BEGIN
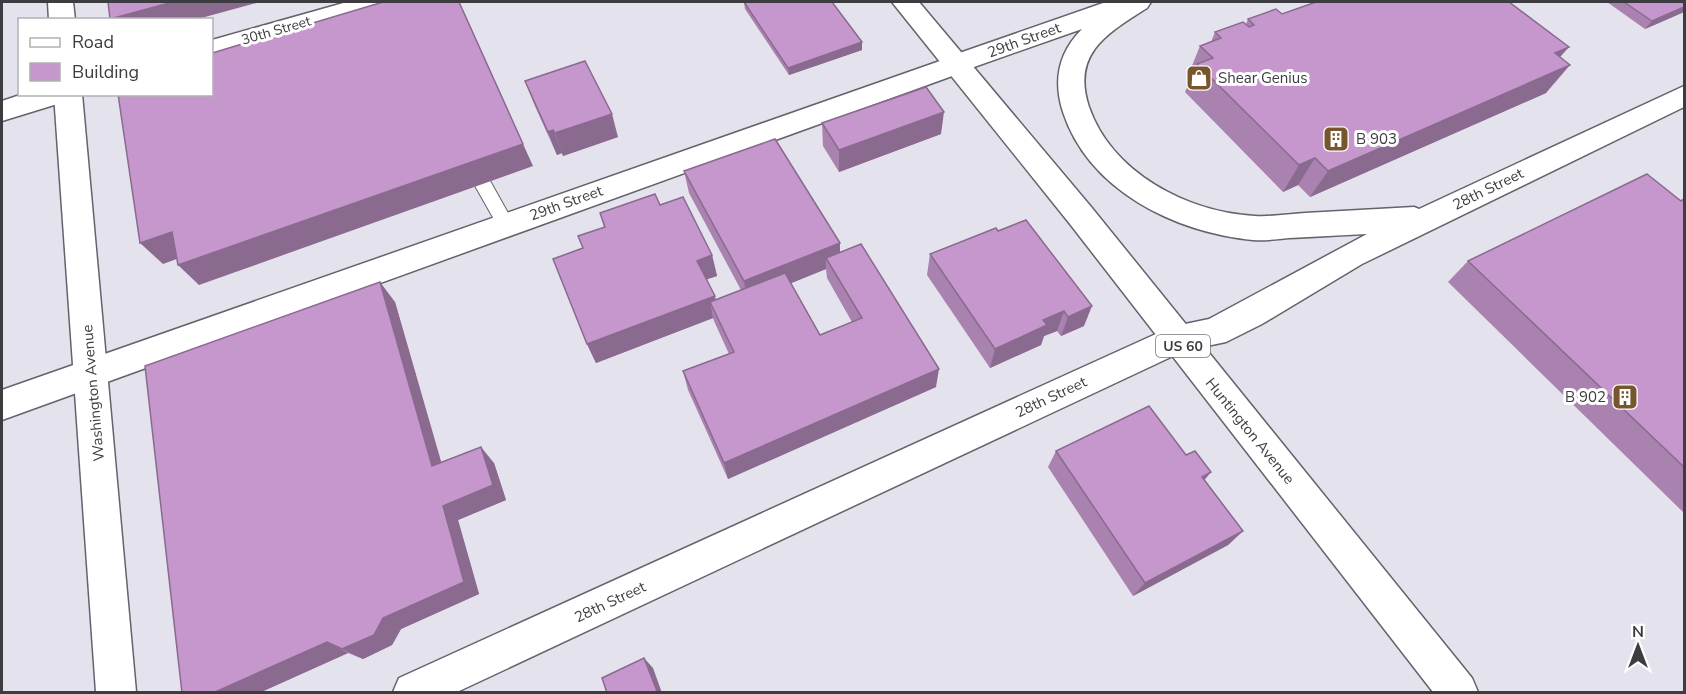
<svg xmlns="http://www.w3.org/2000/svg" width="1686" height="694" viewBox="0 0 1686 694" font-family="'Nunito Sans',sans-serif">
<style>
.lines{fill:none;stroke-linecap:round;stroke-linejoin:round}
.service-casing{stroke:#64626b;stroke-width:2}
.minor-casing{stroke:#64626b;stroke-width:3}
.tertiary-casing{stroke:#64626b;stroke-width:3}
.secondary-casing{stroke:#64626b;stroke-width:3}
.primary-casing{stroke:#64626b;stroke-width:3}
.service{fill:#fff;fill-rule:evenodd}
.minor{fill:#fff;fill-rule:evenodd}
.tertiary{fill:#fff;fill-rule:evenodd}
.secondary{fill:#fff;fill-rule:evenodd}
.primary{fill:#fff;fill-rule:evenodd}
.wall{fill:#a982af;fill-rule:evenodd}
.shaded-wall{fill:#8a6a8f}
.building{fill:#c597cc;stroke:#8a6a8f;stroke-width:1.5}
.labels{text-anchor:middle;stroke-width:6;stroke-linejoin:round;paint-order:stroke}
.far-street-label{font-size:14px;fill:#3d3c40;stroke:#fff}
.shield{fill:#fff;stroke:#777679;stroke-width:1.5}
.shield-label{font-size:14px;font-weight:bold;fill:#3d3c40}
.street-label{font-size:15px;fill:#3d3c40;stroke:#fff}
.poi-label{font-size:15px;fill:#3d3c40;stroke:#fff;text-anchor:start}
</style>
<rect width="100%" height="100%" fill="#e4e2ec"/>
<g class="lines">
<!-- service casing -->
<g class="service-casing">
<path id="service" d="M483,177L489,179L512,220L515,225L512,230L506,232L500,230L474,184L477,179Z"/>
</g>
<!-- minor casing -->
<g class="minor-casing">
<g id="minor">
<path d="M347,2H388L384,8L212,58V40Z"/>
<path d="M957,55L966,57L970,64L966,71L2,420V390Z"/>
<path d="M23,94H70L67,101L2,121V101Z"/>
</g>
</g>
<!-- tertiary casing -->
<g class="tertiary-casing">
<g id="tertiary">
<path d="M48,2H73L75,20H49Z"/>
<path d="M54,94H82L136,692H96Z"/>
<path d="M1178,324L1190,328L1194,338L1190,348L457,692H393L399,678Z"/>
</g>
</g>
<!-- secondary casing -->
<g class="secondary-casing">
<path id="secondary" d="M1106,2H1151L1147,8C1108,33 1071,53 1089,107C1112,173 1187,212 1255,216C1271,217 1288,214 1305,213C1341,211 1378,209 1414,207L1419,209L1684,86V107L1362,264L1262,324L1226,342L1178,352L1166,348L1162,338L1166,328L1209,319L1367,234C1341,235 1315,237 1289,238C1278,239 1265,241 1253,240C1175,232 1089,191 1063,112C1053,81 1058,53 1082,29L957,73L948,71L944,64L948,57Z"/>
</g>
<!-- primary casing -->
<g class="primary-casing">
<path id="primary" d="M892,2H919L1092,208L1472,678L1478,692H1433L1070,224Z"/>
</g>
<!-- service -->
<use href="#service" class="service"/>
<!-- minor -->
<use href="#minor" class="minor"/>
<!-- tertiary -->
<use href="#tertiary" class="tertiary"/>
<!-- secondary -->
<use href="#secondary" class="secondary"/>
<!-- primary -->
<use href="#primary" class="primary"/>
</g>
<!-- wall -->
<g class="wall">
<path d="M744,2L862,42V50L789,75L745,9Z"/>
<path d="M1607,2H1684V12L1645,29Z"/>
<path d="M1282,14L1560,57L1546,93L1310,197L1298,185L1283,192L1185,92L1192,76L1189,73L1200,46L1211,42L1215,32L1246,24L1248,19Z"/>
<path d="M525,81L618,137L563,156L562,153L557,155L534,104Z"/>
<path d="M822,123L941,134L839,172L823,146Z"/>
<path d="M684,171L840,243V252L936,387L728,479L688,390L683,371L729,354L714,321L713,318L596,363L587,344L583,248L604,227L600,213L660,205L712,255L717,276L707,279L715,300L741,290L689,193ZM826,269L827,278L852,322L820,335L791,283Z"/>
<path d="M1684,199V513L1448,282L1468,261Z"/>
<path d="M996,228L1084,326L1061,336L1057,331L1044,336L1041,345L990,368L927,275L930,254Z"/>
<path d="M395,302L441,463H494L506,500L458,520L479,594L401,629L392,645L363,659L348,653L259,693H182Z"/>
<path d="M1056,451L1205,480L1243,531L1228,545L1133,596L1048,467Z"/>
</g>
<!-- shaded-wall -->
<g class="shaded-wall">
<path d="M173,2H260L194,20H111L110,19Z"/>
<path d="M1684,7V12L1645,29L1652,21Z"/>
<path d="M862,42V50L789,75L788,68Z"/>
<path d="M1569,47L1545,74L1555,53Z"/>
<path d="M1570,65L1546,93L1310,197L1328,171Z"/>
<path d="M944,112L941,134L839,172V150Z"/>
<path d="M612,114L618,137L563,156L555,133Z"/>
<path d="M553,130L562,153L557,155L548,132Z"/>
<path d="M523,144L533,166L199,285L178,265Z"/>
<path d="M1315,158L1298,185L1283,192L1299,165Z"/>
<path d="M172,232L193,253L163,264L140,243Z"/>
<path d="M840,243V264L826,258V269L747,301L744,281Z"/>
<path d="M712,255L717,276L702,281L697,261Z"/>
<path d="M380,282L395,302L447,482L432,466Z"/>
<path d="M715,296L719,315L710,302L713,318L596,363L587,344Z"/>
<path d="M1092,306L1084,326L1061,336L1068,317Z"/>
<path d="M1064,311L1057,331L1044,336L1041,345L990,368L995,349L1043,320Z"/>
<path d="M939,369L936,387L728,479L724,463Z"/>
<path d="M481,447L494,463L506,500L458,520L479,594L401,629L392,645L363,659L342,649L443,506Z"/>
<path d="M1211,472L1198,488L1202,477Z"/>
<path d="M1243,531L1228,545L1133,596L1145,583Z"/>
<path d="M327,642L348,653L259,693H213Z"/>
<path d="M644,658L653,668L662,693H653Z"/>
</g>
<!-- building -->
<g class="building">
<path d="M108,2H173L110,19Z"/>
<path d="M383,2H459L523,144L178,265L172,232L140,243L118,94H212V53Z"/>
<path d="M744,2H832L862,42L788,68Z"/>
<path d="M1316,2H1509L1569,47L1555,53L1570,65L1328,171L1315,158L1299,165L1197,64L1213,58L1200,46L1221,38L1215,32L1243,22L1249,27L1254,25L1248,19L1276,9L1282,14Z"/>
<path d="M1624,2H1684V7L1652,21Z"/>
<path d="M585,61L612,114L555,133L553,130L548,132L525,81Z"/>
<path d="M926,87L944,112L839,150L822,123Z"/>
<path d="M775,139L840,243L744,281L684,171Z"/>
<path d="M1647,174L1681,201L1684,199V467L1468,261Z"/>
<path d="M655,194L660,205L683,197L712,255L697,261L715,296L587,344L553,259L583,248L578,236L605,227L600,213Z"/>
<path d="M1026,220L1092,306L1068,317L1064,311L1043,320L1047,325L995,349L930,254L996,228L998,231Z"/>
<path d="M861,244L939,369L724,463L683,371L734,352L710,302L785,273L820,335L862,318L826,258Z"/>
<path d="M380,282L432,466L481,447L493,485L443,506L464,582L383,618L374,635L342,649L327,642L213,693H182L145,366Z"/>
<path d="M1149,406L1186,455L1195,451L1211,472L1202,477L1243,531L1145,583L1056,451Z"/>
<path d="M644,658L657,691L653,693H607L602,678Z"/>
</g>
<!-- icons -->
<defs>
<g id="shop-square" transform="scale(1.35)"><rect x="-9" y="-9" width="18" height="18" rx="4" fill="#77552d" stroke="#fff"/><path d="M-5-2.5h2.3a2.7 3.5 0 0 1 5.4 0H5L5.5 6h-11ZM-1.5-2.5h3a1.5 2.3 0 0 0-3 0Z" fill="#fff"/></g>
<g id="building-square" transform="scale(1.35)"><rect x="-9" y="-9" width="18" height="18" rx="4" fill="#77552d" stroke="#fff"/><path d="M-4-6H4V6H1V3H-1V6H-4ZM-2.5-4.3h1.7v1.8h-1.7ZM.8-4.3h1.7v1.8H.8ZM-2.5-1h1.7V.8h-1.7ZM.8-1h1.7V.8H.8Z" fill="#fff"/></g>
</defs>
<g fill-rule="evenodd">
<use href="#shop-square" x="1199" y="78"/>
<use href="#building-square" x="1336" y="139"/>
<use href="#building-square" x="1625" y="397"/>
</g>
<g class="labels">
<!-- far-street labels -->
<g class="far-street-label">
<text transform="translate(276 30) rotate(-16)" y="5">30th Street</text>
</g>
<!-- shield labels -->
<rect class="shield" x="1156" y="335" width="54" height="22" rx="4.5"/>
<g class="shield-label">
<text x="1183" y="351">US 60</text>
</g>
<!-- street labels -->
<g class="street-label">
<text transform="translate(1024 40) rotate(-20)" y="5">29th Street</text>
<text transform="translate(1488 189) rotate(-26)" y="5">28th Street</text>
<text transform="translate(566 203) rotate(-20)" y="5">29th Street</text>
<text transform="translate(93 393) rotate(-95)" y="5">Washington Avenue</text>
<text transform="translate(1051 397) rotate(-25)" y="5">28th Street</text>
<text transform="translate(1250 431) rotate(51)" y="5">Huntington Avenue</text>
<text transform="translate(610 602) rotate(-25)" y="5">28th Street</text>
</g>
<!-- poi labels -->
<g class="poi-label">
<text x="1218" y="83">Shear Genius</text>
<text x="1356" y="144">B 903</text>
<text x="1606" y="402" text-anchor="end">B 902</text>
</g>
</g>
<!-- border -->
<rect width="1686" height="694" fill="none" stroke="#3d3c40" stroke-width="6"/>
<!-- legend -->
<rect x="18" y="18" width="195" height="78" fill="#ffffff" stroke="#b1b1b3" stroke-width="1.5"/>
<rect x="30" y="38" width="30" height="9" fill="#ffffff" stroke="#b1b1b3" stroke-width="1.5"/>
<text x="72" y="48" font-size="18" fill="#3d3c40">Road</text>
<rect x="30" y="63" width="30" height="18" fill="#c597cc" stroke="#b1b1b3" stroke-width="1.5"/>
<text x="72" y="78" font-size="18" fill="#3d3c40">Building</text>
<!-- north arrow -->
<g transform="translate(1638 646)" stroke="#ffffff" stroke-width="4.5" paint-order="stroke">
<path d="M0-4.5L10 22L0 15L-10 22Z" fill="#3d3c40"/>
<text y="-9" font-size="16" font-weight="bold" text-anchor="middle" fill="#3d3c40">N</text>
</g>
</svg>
END
DIRECTIONS FOR THIS TASK: Filtering the entries above by the word "lines", copy each line that matches.

RESULT:
.lines{fill:none;stroke-linecap:round;stroke-linejoin:round}
<g class="lines">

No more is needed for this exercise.